Software General Terms & Conditions

Contents

 

  1. Preliminary remarks
  2. Subject of the contract, performance of Forto
  3. Right of use
  4. Customer’s obligation to cooperate
  5. Failure to perform, force majeure and defects
  6. Liability
  7. Confidentiality, data protection and intellectual property
  8. Contract period and termination
  9. Right of retention/offsetting/endangerment of performance remuneration
  10. Terms of payment
  11. Miscellaneous/limitation period

 

1. Preliminary remarks

 

Forto is a trademark of Forto GmbH. Forto is a digital, freight forwarding company and offers its customers comprehensive forwarding services via utilizing its digital infrastructure and the effective application of the latest technologies, which are characterized by smooth processes and a service quality that is unmatched in the industry.

1.1. Service description

 

TheFortoX application offered is based on Forto’s digital infrastructure and links purchasing and logistics processes. The POM is a separate product in Forto’s product landscape and can be utilized via the transport platform [SHIP].

1.2. Development phase of the software application

 

The beta test phase was completed in the course of 2019. The cloud-based FortoX, however, relies on constant further development of the modules and functionalities offered. For this reason, Forto strives towards cooperation in which customers benefit from additional services and the individually agreed “Commercial Proposal” is characterized by a mutual path.

1.3. Product adaptation and roadmap

 

Every company operates in a unique environment with specific processes and requirements. Forto’s FortoX solution is therefore modular and allows individual customers to tailor both software and logistics services to their own requirements. Therefore, the exact requirements and service profile are worked out together in detail.

The following terms and conditions form the basis of the contractual cooperation:

 

2. Subject of the contract, performance of Forto

 

2.1 FortoX software application (“Forto GmbH Software”) 

 

2.1.1. Forto shall provide the FortoX Software Application to the Customer for its own exclusive use, unless otherwise provided for in this Agreement. The Customer shall have the technical opportunity and authorization to access the Forto software using its own hardware and to use its functionalities.

 

2.1.2. In addition to making it available for use, Forto will set up a support service for the Customer. The Support Service will be offered during normal business hours, but not on Saturdays, Sundays, and not on public holidays in Germany (regardless of the federal states of Germany). On 23.12. and between 27.12. and 02.01. of each year, a Support Service can be provided to a limited extent only. The support service includes the availability of Forto employees between 10:00 a.m. and 4:30 p.m. and beyond, if necessary, to answer questions about software use, existing problems or other topics.

2.1.3. The parties assume that there is a need for consulting services for the introduction of the software and after the installation of updated software versions. For this purpose, Forto offers support in accordance with Clause 1.1.2. Should the Support Service have to be used for more than 10 employee hours / per month during these phases without this being due to software errors or other causes for which Forto is responsible (e.g. due to increased personnel changes on the Customer’s side and the associated need for training or consulting), the Parties shall agree on an appropriate arrangement regarding a special support fee.
^^^^^^^^^^^^^^^^
### [THINGS TO DO]
1. From the Forto software terms, return the part that opens with the words containing "TheFortoX application offered" and closes with "transport platform [SHIP].".
2. Under the Forto software terms, during which hours are Forto employees available for the support service?

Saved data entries
^^^^^^^^^^^^^^^^
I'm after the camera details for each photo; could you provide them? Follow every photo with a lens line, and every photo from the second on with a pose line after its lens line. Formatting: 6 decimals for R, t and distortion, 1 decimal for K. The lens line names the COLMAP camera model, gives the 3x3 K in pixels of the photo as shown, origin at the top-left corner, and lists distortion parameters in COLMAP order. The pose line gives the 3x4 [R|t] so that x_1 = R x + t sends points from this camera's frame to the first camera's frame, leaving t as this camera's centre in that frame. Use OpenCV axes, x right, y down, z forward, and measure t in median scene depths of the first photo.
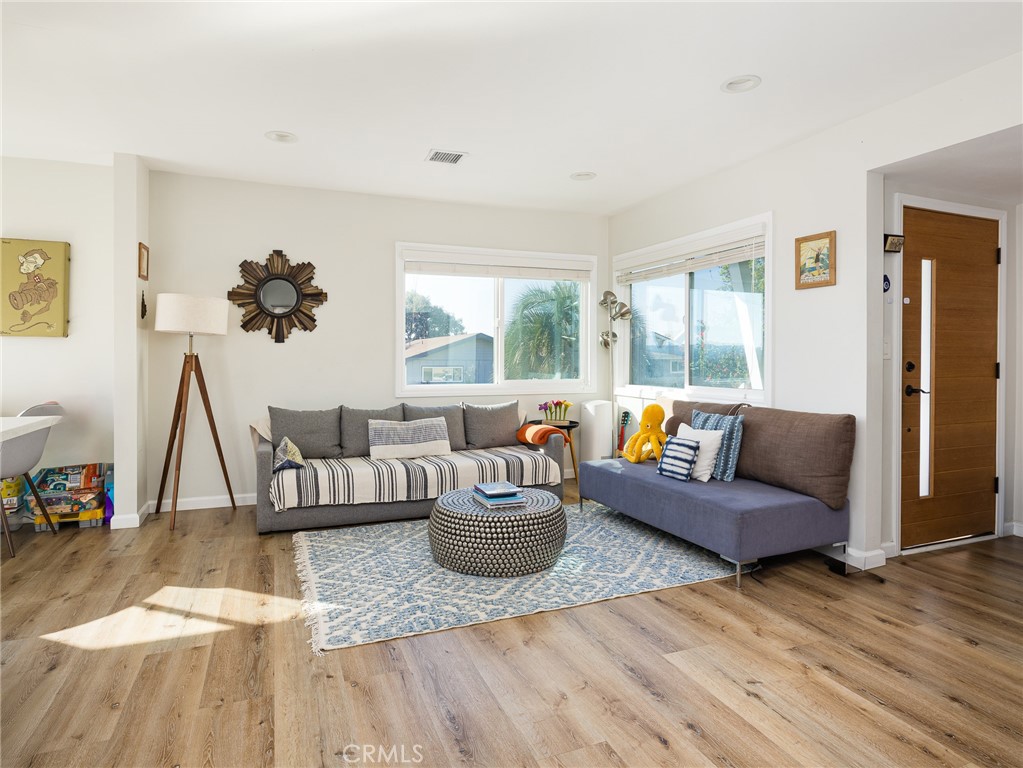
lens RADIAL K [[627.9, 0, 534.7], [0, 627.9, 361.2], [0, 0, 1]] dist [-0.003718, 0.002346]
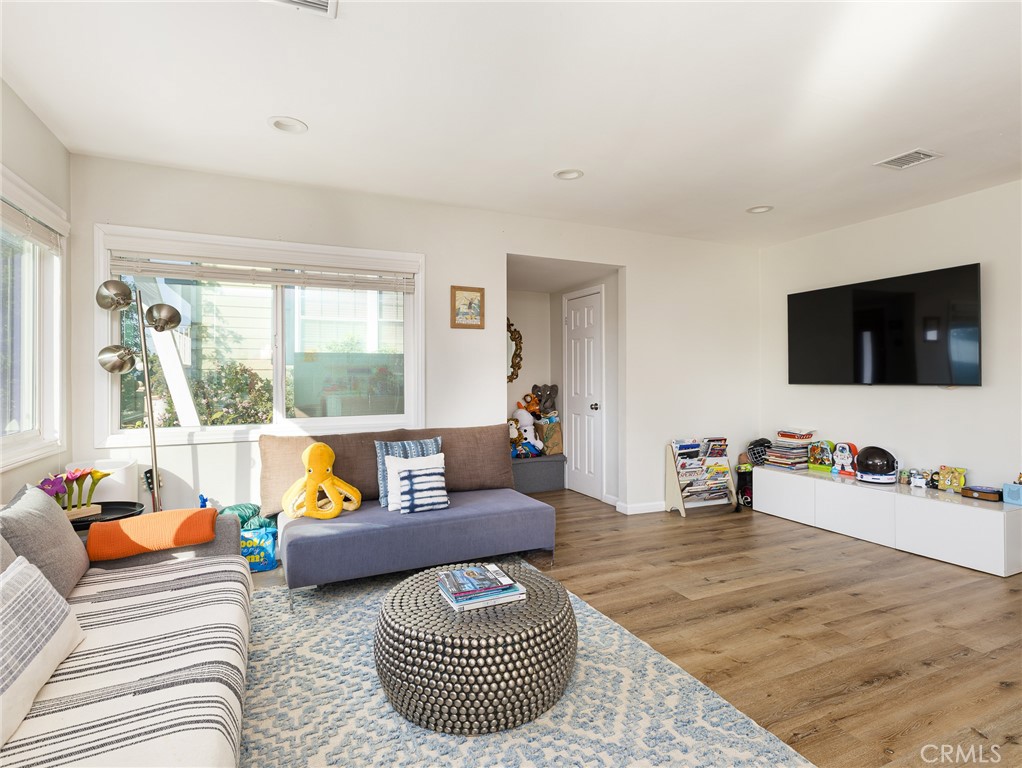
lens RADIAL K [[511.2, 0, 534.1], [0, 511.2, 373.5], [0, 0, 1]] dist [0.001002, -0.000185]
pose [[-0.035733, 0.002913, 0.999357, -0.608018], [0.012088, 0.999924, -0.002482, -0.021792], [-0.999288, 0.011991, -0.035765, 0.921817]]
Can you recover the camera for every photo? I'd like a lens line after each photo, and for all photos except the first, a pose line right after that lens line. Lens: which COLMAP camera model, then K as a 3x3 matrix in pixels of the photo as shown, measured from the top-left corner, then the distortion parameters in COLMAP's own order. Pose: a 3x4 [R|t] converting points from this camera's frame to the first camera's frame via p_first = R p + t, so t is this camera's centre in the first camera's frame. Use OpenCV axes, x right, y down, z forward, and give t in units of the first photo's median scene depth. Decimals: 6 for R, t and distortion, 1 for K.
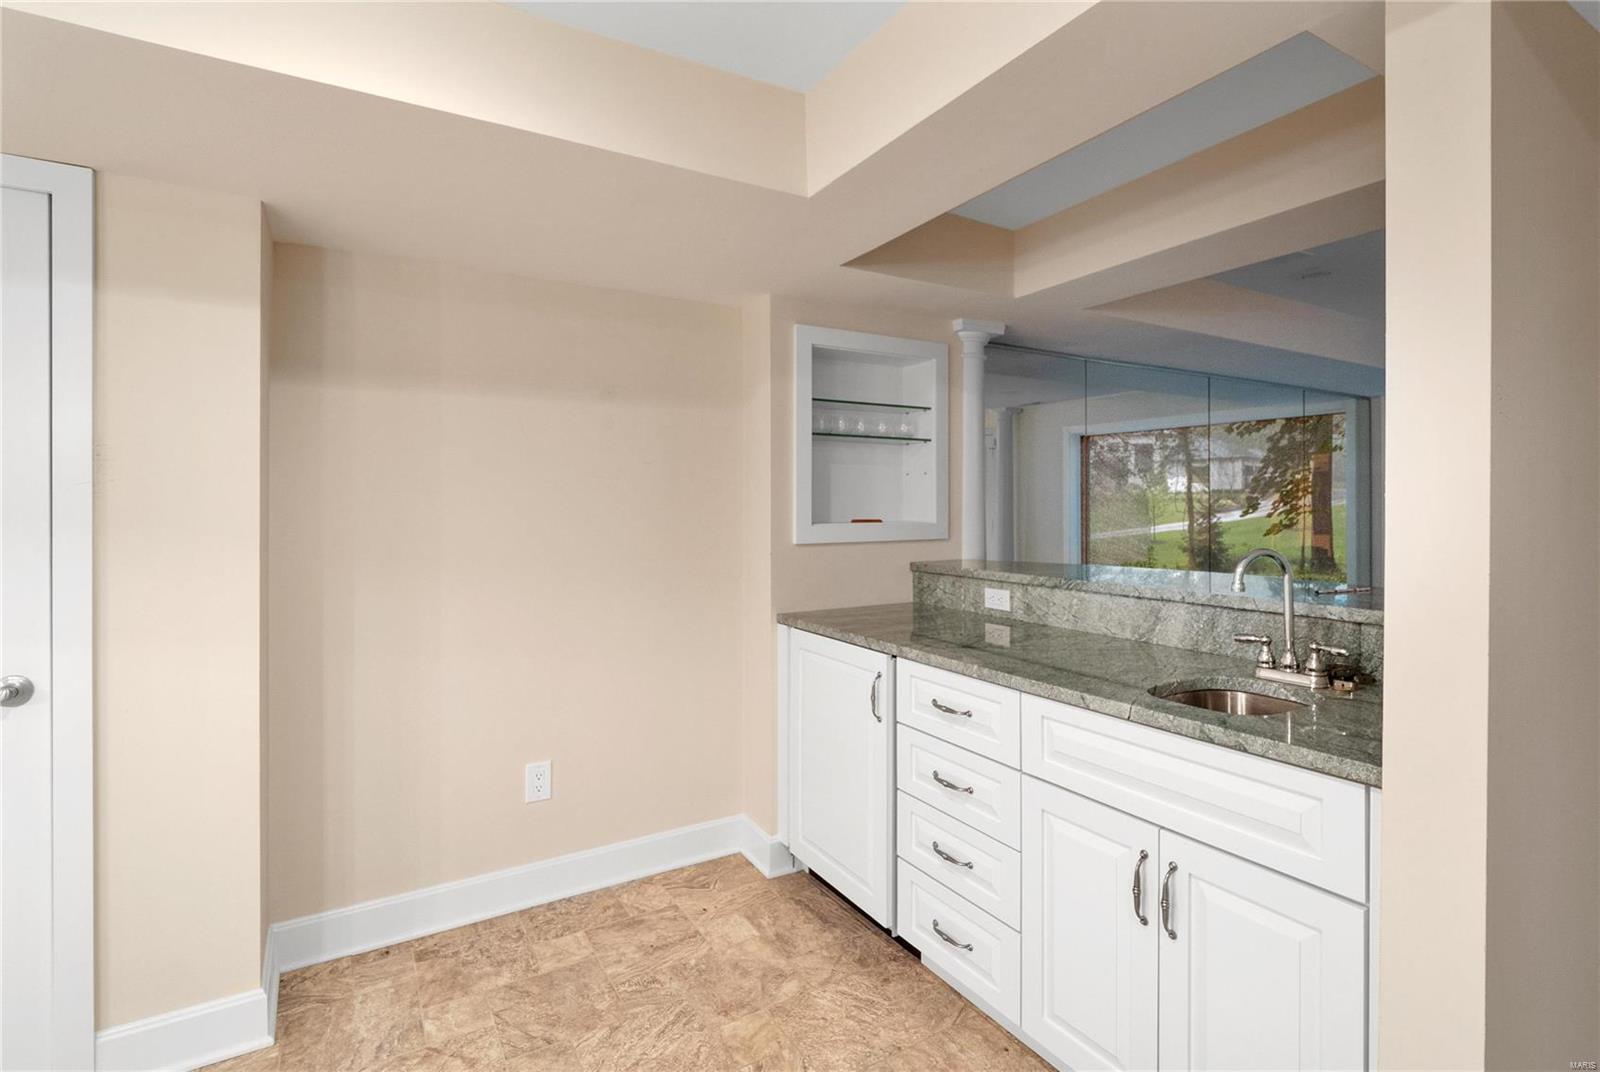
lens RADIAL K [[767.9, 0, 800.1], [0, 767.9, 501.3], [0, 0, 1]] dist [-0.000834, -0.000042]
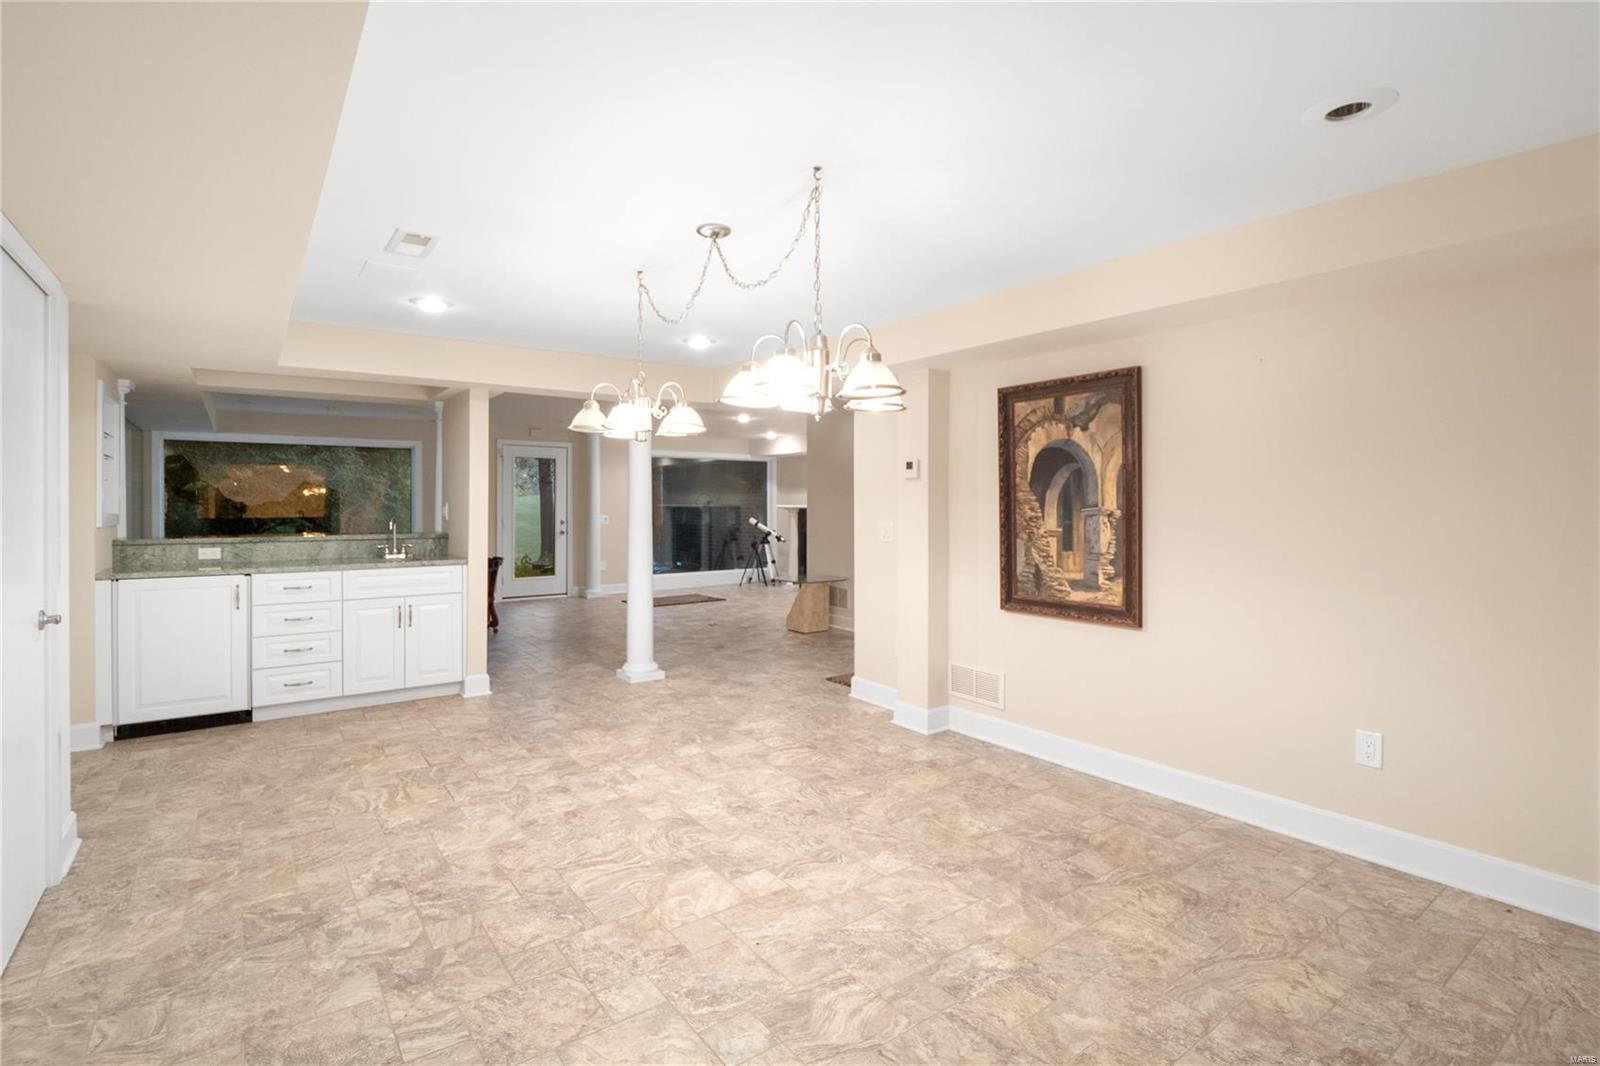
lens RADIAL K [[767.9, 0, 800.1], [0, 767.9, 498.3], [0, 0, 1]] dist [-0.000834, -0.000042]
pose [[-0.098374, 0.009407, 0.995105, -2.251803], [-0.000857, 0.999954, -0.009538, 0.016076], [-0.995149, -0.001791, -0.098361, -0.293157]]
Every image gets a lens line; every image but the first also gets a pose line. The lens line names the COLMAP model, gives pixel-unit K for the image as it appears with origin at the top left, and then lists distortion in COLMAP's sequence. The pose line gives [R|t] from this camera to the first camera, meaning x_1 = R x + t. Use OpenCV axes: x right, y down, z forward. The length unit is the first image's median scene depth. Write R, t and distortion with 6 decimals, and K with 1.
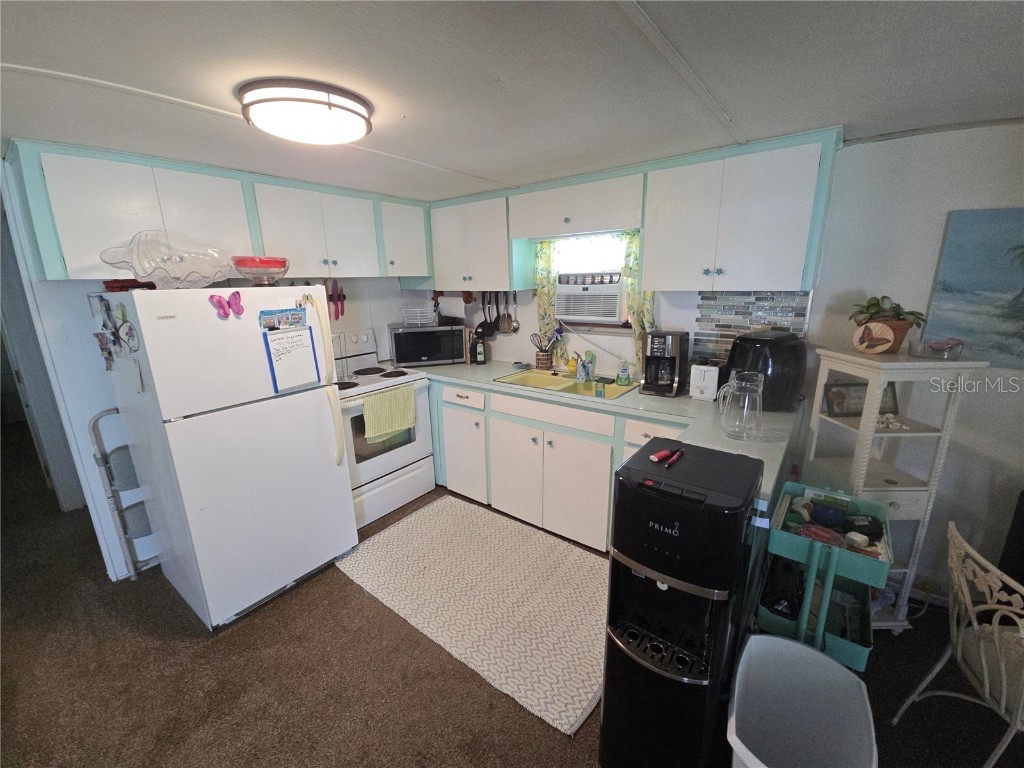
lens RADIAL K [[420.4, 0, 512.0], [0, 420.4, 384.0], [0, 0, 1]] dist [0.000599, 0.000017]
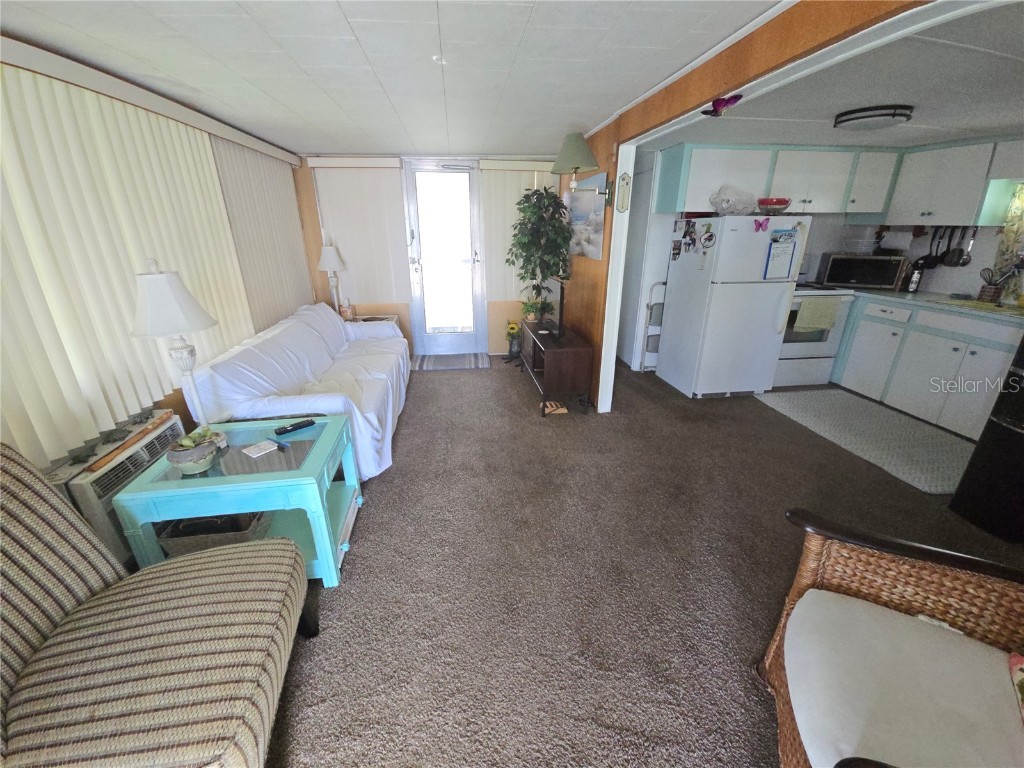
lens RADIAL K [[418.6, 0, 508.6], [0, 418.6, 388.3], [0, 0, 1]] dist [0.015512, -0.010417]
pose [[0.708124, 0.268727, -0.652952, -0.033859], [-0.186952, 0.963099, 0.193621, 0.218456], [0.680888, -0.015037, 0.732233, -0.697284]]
^^^^^^^^^^^^^^^^
### [REPLIES]
1.
TheFortoX application offered is based on Forto’s digital infrastructure and links purchasing and logistics processes. The POM is a separate product in Forto’s product landscape and can be utilized via the transport platform [SHIP].

2. Between 10:00 a.m. and 4:30 p.m., and beyond that if necessary.